**Dataset entries**:
-------
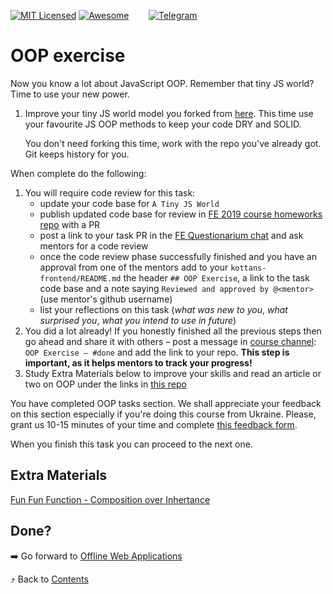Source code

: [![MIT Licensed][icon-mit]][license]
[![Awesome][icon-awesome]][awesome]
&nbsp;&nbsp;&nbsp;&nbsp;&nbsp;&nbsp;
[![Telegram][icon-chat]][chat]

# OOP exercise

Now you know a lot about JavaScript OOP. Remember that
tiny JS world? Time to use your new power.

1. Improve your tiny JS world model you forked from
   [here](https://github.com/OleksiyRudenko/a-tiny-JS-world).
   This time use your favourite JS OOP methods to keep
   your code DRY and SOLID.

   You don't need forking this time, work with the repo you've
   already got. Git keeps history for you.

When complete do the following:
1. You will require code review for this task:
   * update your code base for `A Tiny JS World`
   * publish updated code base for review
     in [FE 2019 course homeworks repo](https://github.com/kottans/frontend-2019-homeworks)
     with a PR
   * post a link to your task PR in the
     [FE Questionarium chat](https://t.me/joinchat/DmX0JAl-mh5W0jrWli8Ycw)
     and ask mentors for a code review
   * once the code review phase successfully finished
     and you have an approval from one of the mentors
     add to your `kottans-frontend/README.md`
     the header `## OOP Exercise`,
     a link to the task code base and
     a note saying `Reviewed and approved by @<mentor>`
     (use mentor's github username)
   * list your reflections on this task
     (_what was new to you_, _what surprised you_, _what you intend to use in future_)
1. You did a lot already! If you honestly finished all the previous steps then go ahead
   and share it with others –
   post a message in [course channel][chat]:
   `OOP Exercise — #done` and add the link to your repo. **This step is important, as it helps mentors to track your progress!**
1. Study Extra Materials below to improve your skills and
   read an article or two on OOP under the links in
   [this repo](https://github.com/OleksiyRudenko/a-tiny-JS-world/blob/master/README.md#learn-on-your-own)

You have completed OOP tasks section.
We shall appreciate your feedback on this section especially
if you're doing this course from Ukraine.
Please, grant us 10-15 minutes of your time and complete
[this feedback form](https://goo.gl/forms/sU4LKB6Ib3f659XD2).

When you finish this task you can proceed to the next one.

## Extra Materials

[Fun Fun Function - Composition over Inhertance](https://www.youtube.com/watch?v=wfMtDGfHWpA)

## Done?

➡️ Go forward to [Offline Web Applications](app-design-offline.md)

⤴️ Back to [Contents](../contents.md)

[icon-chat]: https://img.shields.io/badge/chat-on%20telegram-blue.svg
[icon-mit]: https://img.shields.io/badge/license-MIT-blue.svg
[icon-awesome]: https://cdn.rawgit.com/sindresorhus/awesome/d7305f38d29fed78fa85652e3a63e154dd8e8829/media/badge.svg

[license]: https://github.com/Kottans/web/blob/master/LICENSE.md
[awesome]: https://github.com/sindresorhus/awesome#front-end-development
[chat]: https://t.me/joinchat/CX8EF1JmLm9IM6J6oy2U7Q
-------
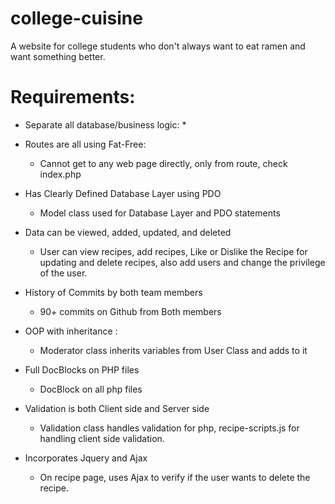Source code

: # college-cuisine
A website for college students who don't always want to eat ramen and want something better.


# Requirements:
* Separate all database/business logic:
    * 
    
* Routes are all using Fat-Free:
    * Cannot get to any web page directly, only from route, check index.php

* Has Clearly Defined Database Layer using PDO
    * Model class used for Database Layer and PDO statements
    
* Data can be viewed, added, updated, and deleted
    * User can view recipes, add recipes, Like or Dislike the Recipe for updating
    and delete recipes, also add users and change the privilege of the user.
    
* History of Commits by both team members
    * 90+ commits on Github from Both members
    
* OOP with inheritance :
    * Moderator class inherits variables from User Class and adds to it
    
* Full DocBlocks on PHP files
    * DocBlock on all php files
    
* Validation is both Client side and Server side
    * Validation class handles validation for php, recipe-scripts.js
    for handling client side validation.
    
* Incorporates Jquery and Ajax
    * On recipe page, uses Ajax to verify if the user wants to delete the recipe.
-------
**AIM OF THE EXERCISE**: Put the data from the line with "Back to [Contents](../contents.md)" to the line with "[chat]: https://t.me/joinchat/CX8EF1JmLm9IM6J6oy2U7Q" into a Markdown table with the columns Row and Line. Give each non-blank line its own numbered row and leave out the blank lines.

**RESPONSE BELOW**:
| Row | Line |
|---|---|
| 1 | ⤴️ Back to [Contents](../contents.md) |
| 2 | [icon-chat]: https://img.shields.io/badge/chat-on%20telegram-blue.svg |
| 3 | [icon-mit]: https://img.shields.io/badge/license-MIT-blue.svg |
| 4 | [icon-awesome]: https://cdn.rawgit.com/sindresorhus/awesome/d7305f38d29fed78fa85652e3a63e154dd8e8829/media/badge.svg |
| 5 | [license]: https://github.com/Kottans/web/blob/master/LICENSE.md |
| 6 | [awesome]: https://github.com/sindresorhus/awesome#front-end-development |
| 7 | [chat]: https://t.me/joinchat/CX8EF1JmLm9IM6J6oy2U7Q |